Individual Voluntary Agreement
The first one for today is the individual voluntary agreement, also known as an IVA. It is a legal and formal agreement between you and your credit in which you decide a deadline to pay off your debt. Since it is approved by the courts, your creditor cannot violate its terms and conditions.
An IVA is a tad expensive as it involves hiring an attorney and of course, there are legal proceedings. However, it is the best solution for those who are tired of their creditors’ aggressive debt collections. Nevertheless, an IVA is super flexible, so it can efficiently fulfill all your requirements.
One of the most common types of debt these days is credit card debt. It is because people use credit cards now more than ever. They keep on buying things and cry over the pending bills later. The worst part of the story is that credit cards come with a high-interest rate, so credit card debt is the most difficult to pay off.
Balance transfers mean using one credit card to pay off the debt for another. It’s the smartest debt repaying strategy for credit card debts. Although banks won’t recommend you balance transfer, you must not stop looking for a card with a low-interest rate.
The Debt Snowball
If you have multiple debts hanging on your head, you should go for the debt snowball method. It’s another effective debt management strategy and it especially works for multiple debts. In this method, you cater to one debt at a time.
Starting with the smallest debt, you gradually move on to the second smallest as you get done with one, and the process goes on. The only downside of this method is that it ignores the issue of the interest fee. You take on the debt based on its size and neglect the interest rate altogether.
Debt settlement is crucial for someone who is burdened because of the interest fee. As you know, a high-interest rate is a big issue. It nearly doubles the amount of debt you owe; therefore, the interest fee is something you must never neglect.
So in case of a high-interest rate, you must look into debt settlement.
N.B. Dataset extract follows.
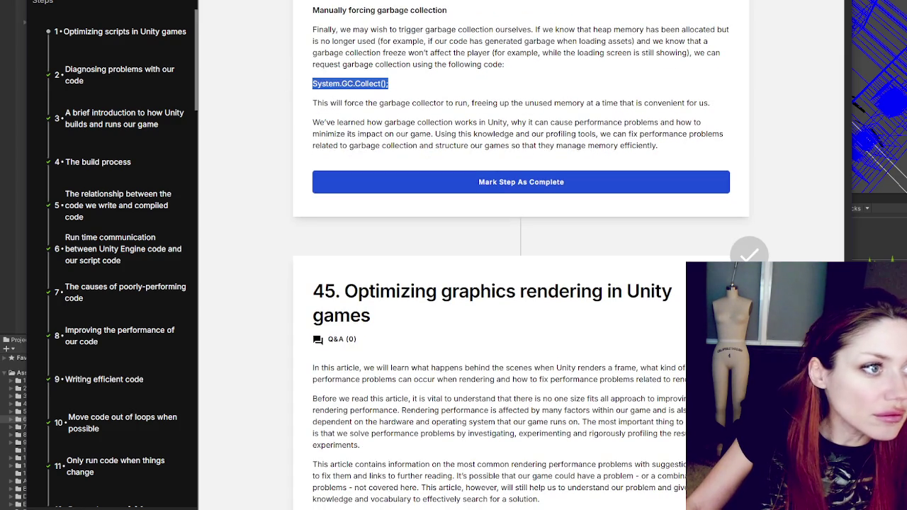
pyautogui.press('alt+Tab')
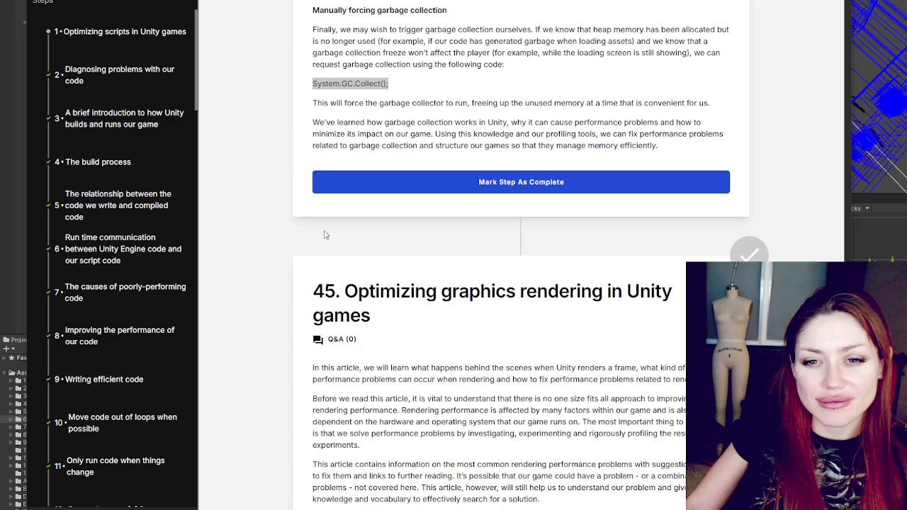
pyautogui.scroll(-1, 518, 159)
For this, you can hire an attorney or a financial expert. He or she can negotiate on your behalf and settle the debt. If not, at least they’ll get the interest fee waived off, which will make a huge difference at the end of the day.
Last but not least, if nothing else works, you can move towards bankruptcy. It is a suitable option for someone who is unable to make debt payments and barely makes ends meet. However, it is the last resort for you as bankruptcy is a legal procedure and there’s no turning back once you file for it.
Furthermore, every state has different laws for bankruptcy, so make sure to check with an attorney before you make a decision. When filing for bankruptcy, you may lose some of your prized possessions as well as access to credit cards and lease programs, so think long and hard beforehand.
Managing debt isn’t difficult if you go with a proper framework. Choose one and stick to it!